When learning a language, and admittedly, I've actually been doing Javascript a long time now, I always like to write a Base64 encoder/decoder in that language, because it forces me to test my knowledge of a few things:
- Data types within the language: You reduce the string down to binary forms, some languages have a specific binary type, others don't
- Iterating, and generally working with, strings.
- Algorithmic approaches to programming: Not much is more algorithmic than encoding and decoding a string.
So, we make a lot of the issues that tools like npm
and yarn
cause within Javascript; how they install thousands of dependencies in your project without you knowing and how they cause massive security holes. I could go on for a bit to point out that this isn't actually a Javascript problem, but a dependency installer problem; but instead, I wrote this as a zero dependency project, as an exercise in considering your own code.
It's not entirely dependency free - I did use an existing library, Mocha
as the test runner, and an assertion library, chai
for complex assertions in tests.
However, much as you can pull this down, and install those dependencies to run the tests, you can also just do this:
$ git clone https://github.com/owencjones/jsBase64
$ node example.js
Base64 examples:
String: 'All your base are belong to us.'
Encoded: 'QWxsIHlvdXIgYmFzZSBhcmUgYmVsb25nIHRvIHVzLg=='
Decoded: 'All your base are belong to us.'
...so the code runs independently, without needing any dependencies, but the tests are using mocha. It's on my list to write a quick and simple test runner to use the same lexicon as Mocha for this.
So, for those who never really thought about it, Base64 takes ASCII characters (or UTF-8, if you use a version that supports that - I didn't write that), and creates a longer, encoded string, that represents them with a much limited set of characters:
abcdefghijklmnopqrstuvwxyzABCDEFGHIJKLMNOPQRSTUVWXYZ123456789+/=
It does this by a relatively simple process:
- Take the string, and reduce it to character values, e.g a = 65
- Take the array of values, and create binary octets for each of them.
- Concatenate all of the values, so you have a long string of binary bits.
- Add zeroes to the end of the string, until the length is a multiple of 6.
- Split the string into 6-bit 'hextets'
- Convert the hextets into new values in decimal
- Look up the values you now have in decimal in the Base64 encoding index (see above), and convert them to a string of characters from the index
- If you added zeroes to make the length a multiple of 6, add equals signs to the string to show this. Add one if you added two zeroes, and two if you added four.
That's it.
The effect is that, whilst an ASCII character (in extended set) can have 8 bits, and therefore one of 256 values, only some of which are typeable characters; characters in a Base64 encoded string can only have six bits per byte, meaning a maximum of 64 possibilities.

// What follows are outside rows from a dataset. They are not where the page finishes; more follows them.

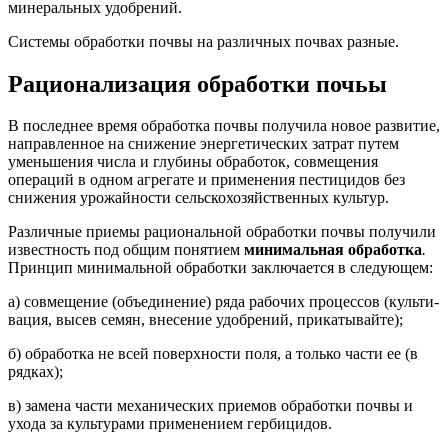
минеральных удобрений.
Системы обработки почвы на различных почвах разные.
Рационализация обработки почьы
В последнее время обработка почвы получила новое развитие,
направленное на снижение энергетических затрат путем
уменьшения числа и глубины обработок, совмещения
операций в одном агрегате и применения пестицидов без
снижения урожайности сельскохозяй­ственных культур.
Различные приемы рациональной обработки почвы получили
из­вестность под общим понятием
минимальная обработка
.
Принцип минимальной обработки заключается в следующем:
а) совмещение (объединение) ряда рабочих процессов (культи­
вация, высев семян, внесение удобрений, прикатывайте);
б) обработка не всей поверхности поля, а только части ее (в
рядках);
в) замена части механических приемов обработки почвы и
ухода за культурами применением гербицидов.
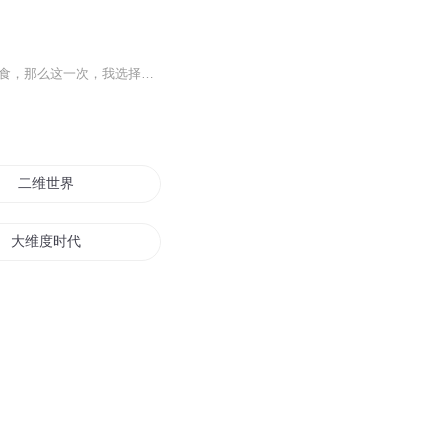
我叫林安，2035年末日爆发，整个世界被丧尸占领，前世我心怀善良却被爱人背叛被丧尸分食，那么这一次，我选择杀戮。 我于死亡中重生，亦如烈日下的罪恶，欢迎收听末日灾变，期待您的点赞，收藏和评论。非常感谢
二维世界
大维度时代
超维之道
三维之内
维灵时空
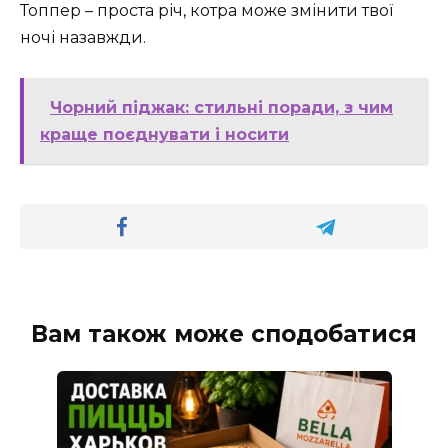
Топпер – проста річ, котра може змінити твої
ночі назавжди.
Чорний піджак: стильні поради, з чим
краще поєднувати і носити
Вам також може сподобатися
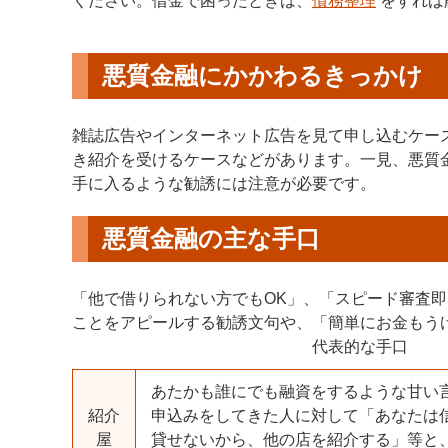
ください。借金で困ったときは、
債務整理
をすれば
悪質金融にかかわるきっかけ
雑誌広告やインターネット広告を見て申し込むケー
き紹介を受けるケースなどがあります。一見、悪質
手に入るような勧誘には注意が必要です。
悪質金融の主な手口
「他で借りられない方でもOK」、「スピード審査即
ことをアピールする勧誘文句や、「簡単にお金もう
代表的な手口
あたかも誰にでも融資をするような甘い
紹介
申込みをしてきた人に対して「あなたは
屋
貸せないから、他の店を紹介する」等と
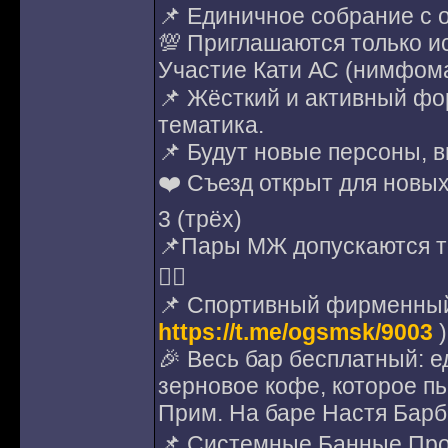
📌 Единичное собрание с 
💯 Приглашаются только и
Участие Кати АС (нимфома
📌 Жёсткий и активный фо
тематика.
📌 Будут новые персоны, 
❤️ Съезд открыт для новых
3 (трёх)
📌Пары МЖ допускаются то
☝🏻
📌 Спортивный фирменный
https://t.me/ogsmsk/9003
)
🎉 Весь бар бесплатный: ед
зерновое кофе, которое пь
Прим. На баре Настя Барб
📌 Системные Банные Про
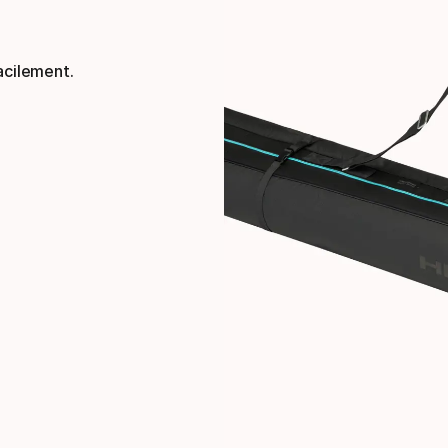
acilement.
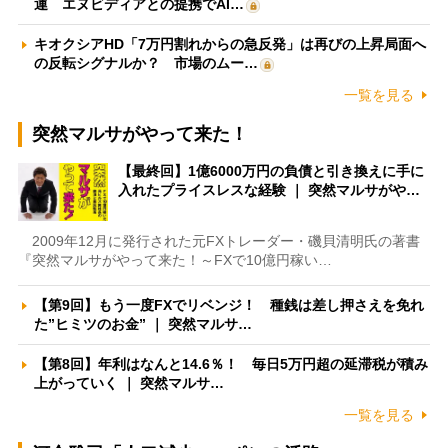
運 エヌビディアとの提携でAI…
キオクシアHD「7万円割れからの急反発」は再びの上昇局面へ
の反転シグナルか？ 市場のムー…
一覧を見る
突然マルサがやって来た！
【最終回】1億6000万円の負債と引き換えに手に
入れたプライスレスな経験 ｜ 突然マルサがや…
2009年12月に発行された元FXトレーダー・磯貝清明氏の著書
『突然マルサがやって来た！～FXで10億円稼い…
【第9回】もう一度FXでリベンジ！ 種銭は差し押さえを免れ
た”ヒミツのお金” ｜ 突然マルサ…
【第8回】年利はなんと14.6％！ 毎日5万円超の延滞税が積み
上がっていく ｜ 突然マルサ…
一覧を見る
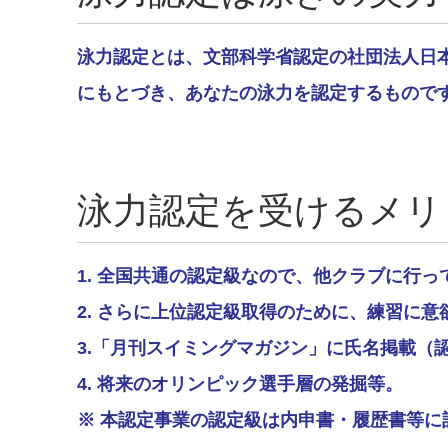
泳力認定とは、文部科学省認定の社団法人日
にもとづき、あなたの泳力を認定するもので
泳力認定を受けるメリ
1. 全国共通の認定級なので、他クラブに行
2. さらに上位認定級取得のために、練習に意
3.「月刊スイミングマガジン」に氏名掲載（
4. 将来のオリンピック選手層の発掘等。
※ 本認定事業の認定級は内申書・履歴書等に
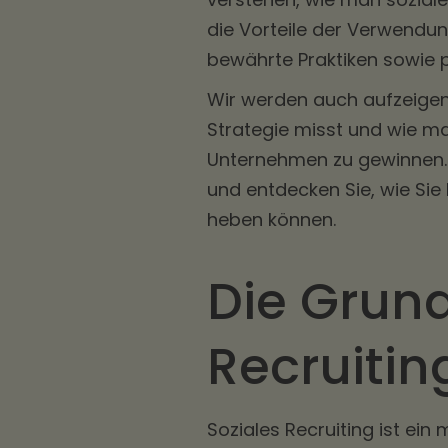
die Vorteile der Verwendun
bewährte Praktiken sowie p
Wir werden auch aufzeigen,
Strategie misst und wie ma
Unternehmen zu gewinnen. T
und entdecken Sie, wie Sie 
heben können.
Die Grund
Recruitin
Soziales Recruiting ist ei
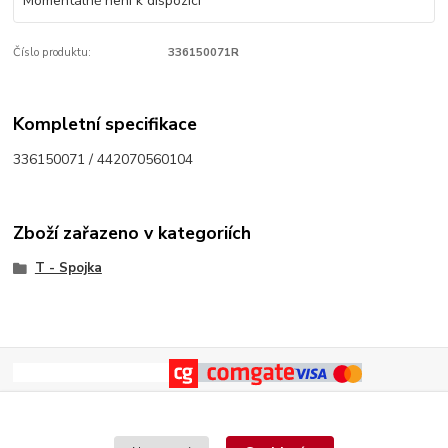
Momentálně není k dispozici
Číslo produktu:
336150071R
Kompletní specifikace
336150071 / 442070560104
Zboží zařazeno v kategoriích
T - Spojka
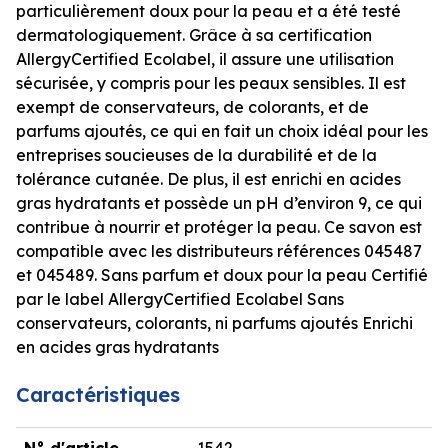
particulièrement doux pour la peau et a été testé
dermatologiquement. Grâce à sa certification
AllergyCertified Ecolabel, il assure une utilisation
sécurisée, y compris pour les peaux sensibles. Il est
exempt de conservateurs, de colorants, et de
parfums ajoutés, ce qui en fait un choix idéal pour les
entreprises soucieuses de la durabilité et de la
tolérance cutanée. De plus, il est enrichi en acides
gras hydratants et possède un pH d’environ 9, ce qui
contribue à nourrir et protéger la peau. Ce savon est
compatible avec les distributeurs références 045487
et 045489. Sans parfum et doux pour la peau Certifié
par le label AllergyCertified Ecolabel Sans
conservateurs, colorants, ni parfums ajoutés Enrichi
en acides gras hydratants
Caractéristiques
N° d'article
1542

The Base64 encoding index contains 64 values that are all typeable characters, and also all URL-safe, and largely transferrable by most means.
To decode:
- Lookup each character of the string in the Base64 index, and convert it to its position within the index.
- Convert the index values to binary strings
- Concatenate all of them to be one long string
- Divide the string into octets
- Convert the octets to decimal
- Convert the decimal to ASCII character codes
If anything, it's slightly easier to decode than encode
Because an encoded string will always be divisible by both 6 and 8 when reduced to bits, the padding string is not actually necessary when decoding ASCII, although it can be when decoding UTF-8, in which single characters may be represented by more than one byte, as well as byte length being larger.
For a simple Base64-ASCII decode, the padding of equals signs is not at all needed to decode the string, and indeed, my system doesn't use them - it would be actively choosing to take an extra step to do so.
- Replace Mocha and Chai with home spun testing library, to make this completely zero-dependency
- Support UTF-8 (Unlikely to bother, but who knows)
MIT, Use as you like more or less